Наш руководитель почему-то задумался. Он присел и посмотрел на Гошу сбоку, потом подошел к его ногам и стал смотреть композитору в лицо. Смотрел он долго, почесывая у себя за правым ухом. Наконец он обернулся к Дудкину:

- Кусок картона есть? Вот такой.

Антон достал из-за шкафа пыльную крышку от какой-то настольной игры. Сеня вырезал в ней ножницами овальную дыру и надел эту рамку композитору на голову так, чтобы из отверстия высовывалось только лицо. Затем Антон принес отцовские папиросы «Беломор». Ласточкин отрезал от них два мундштука и сунул их Гоше в ноздри.

Теперь композитор стал проявлять некоторый интерес к тому, что мы с ним делаем. С лицом, обрамленным грязным картоном, с белыми трубочками, торчащими из носа, он уже не смотрел на потолок, а, скосив глаза, следил за нами. Удивительные брови его то сходились на переносице, то ползли вверх, то как-то дико перекашивались.

А работа у нас кипела вовсю. Сунув ладони за поясок на халате, Сеня прохаживался по комнате и командовал:

- Таз!.. Воды кувшин!.. Ложку столовую!.. Вазелин!.. Нету? Тогда масло подсолнечное. Шевелитесь давайте, мне в кино скоро идти.

Мы и без того шевелились. В какие-нибудь три минуты и таз, и вода, и подсолнечное масло оказались на покрытом клеенкой столе.

- Все! - сказал Дудкин. - Валяй, Сеня, действуй!

«Архимед» Вовки Грушина (сборник) pic_26.jpg

Наступил самый ответственный момент. Сеня смазал Гошино лицо постным маслом, потом засучил рукава по локти и принялся разводить гипс. Он работал, не произнося ни слова, только сопел. Он то подливая в таз воды, то добавлял гипса и быстро размешивал его ложкой. Аглая, Дудкин и я стояли тихо-тихо. Мне захотелось чихнуть, но я побоялся это сделать и стал тереть переносицу.

Скосив глаза на Сеню, композитор следил за его работой. Он тоже молчал, но брови его прямо ходуном ходили. Кроме того, он зачем-то высунул язык и зажал его в уголке рта.

- Готово! - тяжело вздохнул Ласточкин. Он сел на край дивана рядом с Гошей, поставив таз себе на колени. - Закрой рот. И глаза закрой.

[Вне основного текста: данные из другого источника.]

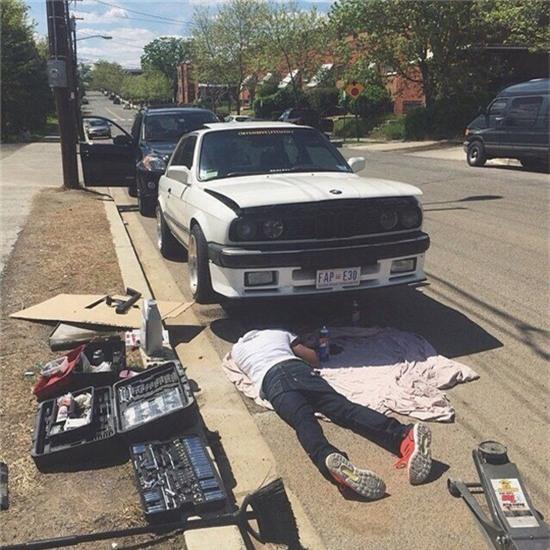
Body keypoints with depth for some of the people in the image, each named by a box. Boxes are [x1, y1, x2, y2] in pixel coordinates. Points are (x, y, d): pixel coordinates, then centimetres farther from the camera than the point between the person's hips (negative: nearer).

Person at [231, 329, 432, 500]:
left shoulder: (236, 349, 36)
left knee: (303, 421, -28)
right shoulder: (280, 333, 38)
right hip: (297, 368, 2)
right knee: (343, 407, -18)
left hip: (270, 380, -2)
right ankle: (403, 435, -44)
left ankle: (328, 459, -63)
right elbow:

Композитор спрятал язык и так зажмурился, что вся физиономия его сморщилась.

- Спокойно! Начинаю, - сказал Сеня.

Он горстью зачерпнул из таза сметанообразную массу и ляпнул ее композитору на лоб.

Лишь в последнюю секунду я заметил, что на лбу у Гоши темнеют выбившиеся из-под картона кудряшки. Я подумал, что не мешало бы их убрать, но как-то не решился делать замечания Сене.

Очень скоро Гошкино лицо скрылось под толстым слоем гипса. Кончики мундштуков от папирос торчали из него не больше чем на сантиметр. Ласточкин поставил таз на стол.

- Дышать не трудно? - спросил он.

- Осторожно! Прольешь! - вскрикнули Дудкин и Аглая.

Дело в том, что Гоша качнул головой, и гипс стал растекаться по картону.

Сеня подправил гипс, а Дудкин дал Гоше карандаш и большой альбом для рисования.

- Ты пиши нам, если нужно. На ощупь пиши.

После этого мы сели на стулья и стали ждать.

- Гош! Ну как ты себя чувствуешь? - спросила через минуту Аглая.

Композитор подогнул коленки, прислонил к ним альбом и вывел огромными каракулями «ХАРАШО».

Через некоторое время Сеня потрогал гипс. Тот уже не прилипал к рукам.

- Порядок! - сказал руководитель. - Теперь скоро.

В этот момент композитор снова принялся писать. «ЖМЕТ И ЖАРКО», - прочли мы.

- Нормальное явление, - успокоил его Сеня, - При застывании гипс расширяется и выделяет тепло.

Еще минуты через три он постукал пальцами по затвердевшему гипсу и обратился к нам;

- Значит так: самое трудное сделано. Я форму сейчас сниму, а маску вы сами отольете. Мне в кино пора. - Он уперся коленом в диван и схватился за край картона. - Гошка, внимание! Держи голову крепче. Крепче голову!

Сеня потянул за картон, но форма не отделялась. Ласточкин дернул сильней… Композитор вцепился ему в руки и так взбрыкнул ногами, что альбом полетел на пол.

- Ты чего? - спросил руководитель.

- Гош, на, держи, пиши! - Аглая подала композитору упавший альбом.